Gembira berlebihan akan mengurangi kewaspadaan. Bukan saya yang bilang begitu tetapi saya membacanya di sebuah buku kusam tak bersampul, bukunya sudah hilang, dan yang saya ingat hanya sebaris itu saja. Bandot tua tampaknya selalu begitu, lebih banyak lupa dari pada ingat.
Mungkin meningkatnya kasus positif terinfeksi COVID-19 pada bulan Desember 2020, dan meningkat makin tajam saat kalender harus diganti, dapat diajukan sebagai salah satu bukti bahwa teori tersebut benar. Gembira berlebihan akan mengurangi kewaspadaan. Tapi sebetulnya teori itu tidak perlu pembuktian, sebab segala sesuatu yang berlebihan tidak baik untuk dan bagi siapapun.

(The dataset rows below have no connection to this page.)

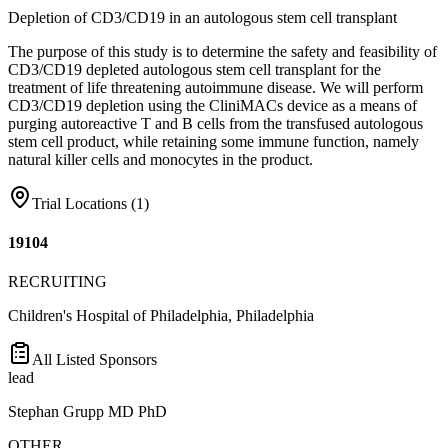
Depletion of CD3/CD19 in an autologous stem cell transplant
The purpose of this study is to determine the safety and feasibility of
CD3/CD19 depleted autologous stem cell transplant for the
treatment of life threatening autoimmune disease. We will perform
CD3/CD19 depletion using the CliniMACs device as a means of
purging autoreactive T and B cells from the transfused autologous
stem cell product, while retaining some immune function, namely
natural killer cells and monocytes in the product.
Trial Locations (
1
)
19104
RECRUITING
Children's Hospital of Philadelphia, Philadelphia
All Listed Sponsors
lead
Stephan Grupp MD PhD
OTHER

Kabar tentang vaksin tentu menggembirakan. Buat sebagian orang, vaksin itu adalah hantu blau yang tidak jelas, tetapi diakui bahwa vaksin menggembirakan mayoritas orang. Impian untuk bebas berkeliaran, jungkir balik, cipika cipiki, dangdutan, sunatan, dan lain-lain tampak akan segera bisa diraih. Kasihan semua orang yang sekolah, duduk setahun di rumah tiba-tiba naik kelas.

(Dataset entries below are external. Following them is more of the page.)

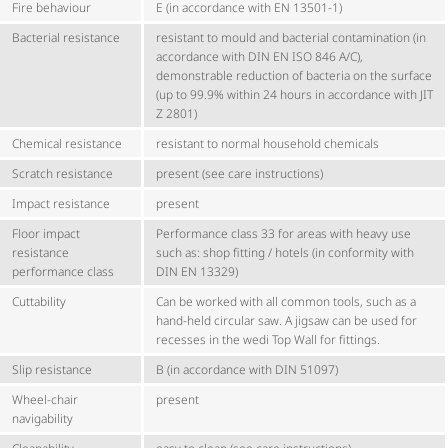
Fire behaviour
E (in accordance with EN 13501-1)
Bacterial resistance
resistant to mould and bacterial contamination (in
accordance with DIN EN ISO 846 A/C),
demonstrable reduction of bacteria on the surface
(up to 99.9% within 24 hours in accordance with JIT
Z 2801)
Chemical resistance
resistant to normal household chemicals
Scratch resistance
present (see care instructions)
Impact resistance
present
Floor impact
Performance class 33 for areas with heavy use
resistance
such as: shop fitting / hotels (in conformity with
performance class
DIN EN 13329)
Cuttability
Can be worked with all common tools, such as a
hand-held circular saw. A jigsaw can be used for
recesses in the wedi Top Wall for fittings.
Slip resistance
B (in accordance with DIN 51097)
Wheel-chair
present
navigability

Tapi aneh binti ajaib binti bingung plus heran, hasil pertama dari berita kedatangan vaksin permata hati itu adalah lonjakan kasus, dan makin hari makin ngelunjak.
Sodara-sodara, gembira berlebihan akan mengurangi kewaspadaan, dapat menjelaskan dengan mudah lonjakan kasus gila ini. Gembira berlebihan karena vaksin sudah tiba, itu menurunkan kedisiplinan 3M yang sudah rendah itu menuju nyungsep alias tiarap. Jika tiarap menghadap tanah masih bisa merangkak, tapi yang ini tiarap menghadap ke langit. Tiarap menghadap langit, bukan hanya droplet mengandung virus yang bisa masuk ke hidung, cecak yang buang hajatpun jadi berbahaya.
Efek lain karena vaksin sudah tiba adalah lahirnya berita yang saling tabrak menabrak, tabrakan beruntun. Satu berita dinihilkan berita lain, lalu berita itu dinihilkan lagi oleh berita yang lain lagi, sambung-menyambung dari Sabang hingga Merauke.Â
Ada seratus berita yang berlainan hanya tentang kategori siapa yang dapat memperoleh suntikan vaksin. Bahkan banyak yang meminta, mulai dari politikus, ketua IDI, pengamat, oposisi pemerintah, agar presiden menjadi orang pertama yang disuntik vaksin.
Maksud dan tujuannya mudah ditebak. Jika vaksin berbahaya, presiden akan menjadi orang pertama yang menderita atau bahkan meninggal. Dan jika vaksin aman dan membuat tubuh menjadi kebal, oposisi akan berteriak bahwa presiden mengutamakan keselamatan dirinya sendiri dan membiarkan rakyat menderita. Â Seperti itulah gaya berpolitik seorang politikus kacangan, politikus remeh, yang volume otaknya kecil dan ditaruh didengkul pula.
Pandemi masih jauh dari tuntas, hembusan kabar bahwa varian COVID-19 sudah menjadi wabah pula. Kemampuan menular varian hasil mutasi itu kabarnya jauh melampaui kemampuan menular virus yang menjadi leluhurnya. Celakanya, varian itu sudah tiba di Singapura, tetangga yang menjadi tempat orang kaya Indonesia kongkow-kongkow menghabiskan libur sore. Lagi pula tiupan angin dari Singapura bisa lho menjangkau sampai ke Pangkal Pinang.
Dan tidak ada penjelasan, mungkin karena tidak ada yang mengetahui, apakah vaksin yang sudah tiba itu berguna untuk melatih tubuh untuk mengenali virus varian itu.
Dan jika ternyata vaksin itu tidak menjangkau varian virus itu, maka sia-sialah vaksinasi yang mahal dan memusingkan itu. Kita menghabiskan banyak uang hanya untuk melepaskan diri dari mulut buaya menuju mulut harimau. Cilaka duabelas pas.